Dr Michael Kennedy gave a great lecture on the Dalkey Coast Watchers on Thursday 28th January. It was well received and very well attended.
We recorded the lecture and below is the lecture (without the Q+A). So if you missed it, it’s well worth a watch and if you saw it live it’s a chance to watch it again!
From 1939 to 1945 neutral Ireland was on the front line of the Second World War. From their Look Out Post near Sorrento Park in Dalkey, the soldiers kept watch on the conflict around them, logging and reporting a world at war at sea and in the air.

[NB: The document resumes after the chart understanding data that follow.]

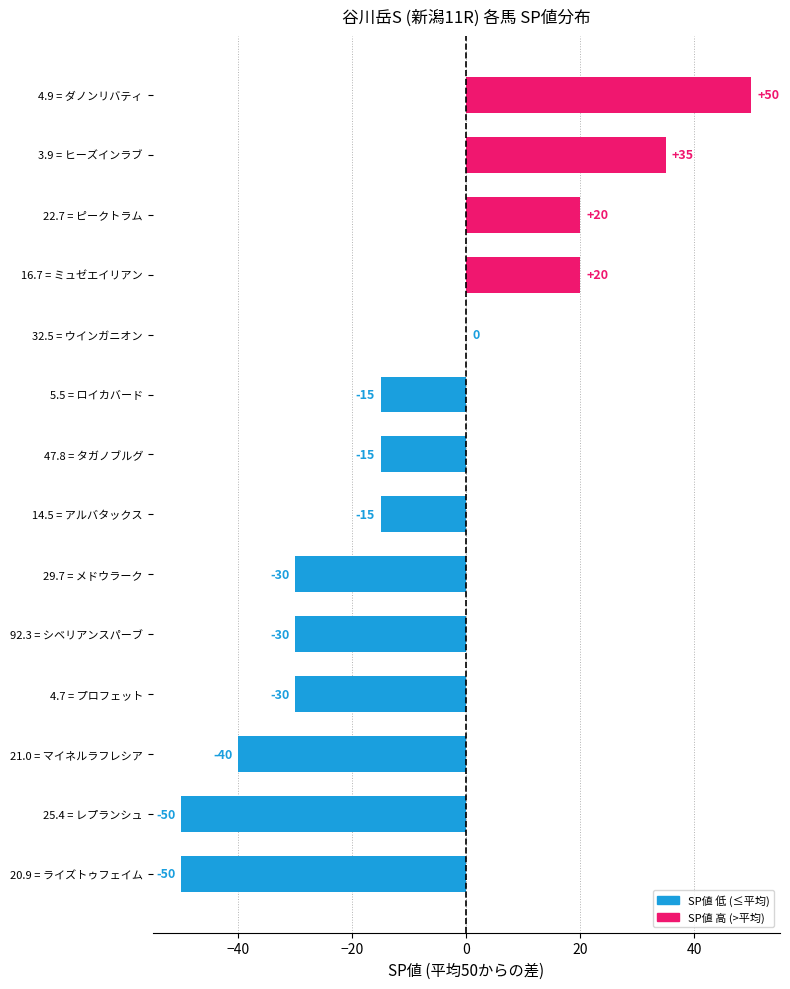

Count the number of values greater than -15.

5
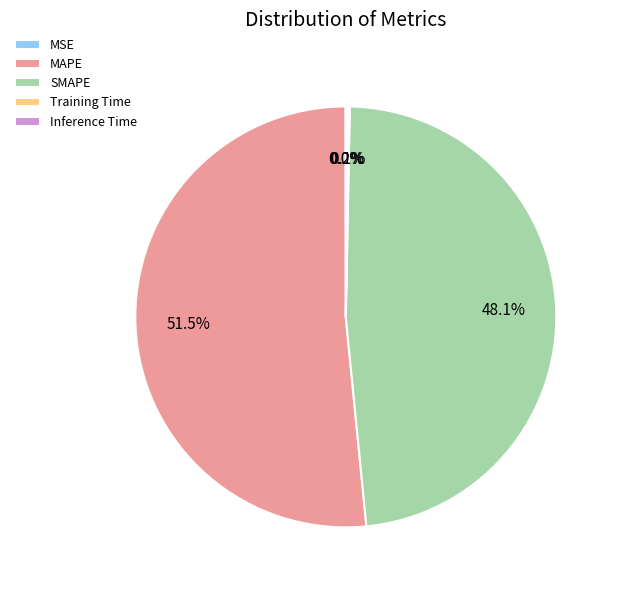

Is the sum of SMAPE and MAPE greater than half?

Yes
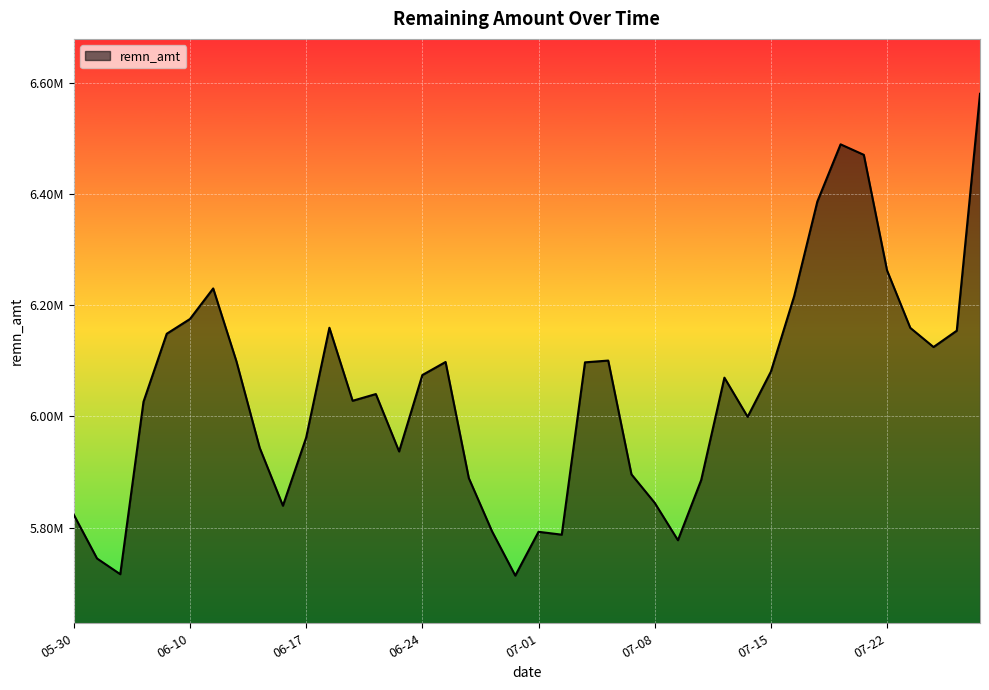

Rank the categories by value from highest to lowest.

2025-07-28, 2025-07-18, 2025-07-21, 2025-07-17, 2025-07-22, 2025-06-11, 2025-07-16, 2025-06-10, 2025-06-18, 2025-07-23, 2025-07-25, 2025-06-09, 2025-07-24, 2025-07-04, 2025-06-12, 2025-06-25, 2025-07-03, 2025-07-15, 2025-06-24, 2025-07-11, 2025-06-20, 2025-06-19, 2025-06-05, 2025-07-14, 2025-06-17, 2025-06-13, 2025-06-23, 2025-07-07, 2025-06-26, 2025-07-10, 2025-07-08, 2025-06-16, 2025-05-30, 2025-06-27, 2025-07-01, 2025-07-02, 2025-07-09, 2025-06-02, 2025-06-04, 2025-06-30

Eighty years ago the seas and skies off Dublin were war zones. The restored whitewashed second world war ‘ÉIRE sign’ at Hawk Cliff in Dalkey reminds us that from 1939 to 1945 neutral Ireland was on the front line of the Second World War. From their Look Out Post in nearby Sorrento Park in Dalkey the soldiers who built the sign at Hawk Cliff kept watch on the conflict around them. They logged and reported a world at war at sea and in the air.
From suspicious activity on Vico Road and Killiney Beach, to heavy bombers entering Irish airspace, naval vessels in action on the horizon and the North Strand Bombing in May 1941 the records of LOP 7 in Sorrento Park, Dalkey provide a unique insight into wartime Ireland. Using these records, this talk will mix local, national and international history to show just how close to Dublin the Second World War really was.
Dr Michael Kennedy is the Executive Editor of the Royal Irish Academy’s Documents on Irish Foreign Policy (DIFP) series. In addition to editing twelve volumes of DIFP he has published widely for over twenty-five years on Irish diplomatic, political and military history. His most recent books include:
The Emergency: A visual history of the Irish Defence Forces, 1939-1945 (with Comdt Daniel Ayiotis and Dr John Gibney) (2019);
Ireland: A voice amongst the nations (with Dr John Gibney and Dr Kate O’Malley) (2019)
Ireland, the United Nations and the Congo (with Comdt Art Magennis) (2014).
Michael also appears on radio and television and talks regularly to a wide variety of audiences on aspects of modern Irish history. He has recently been involved with groups around the Irish coast seeking to discover the histories of their local units of the Defence Forces Second World War Marine and Coastwatching Service.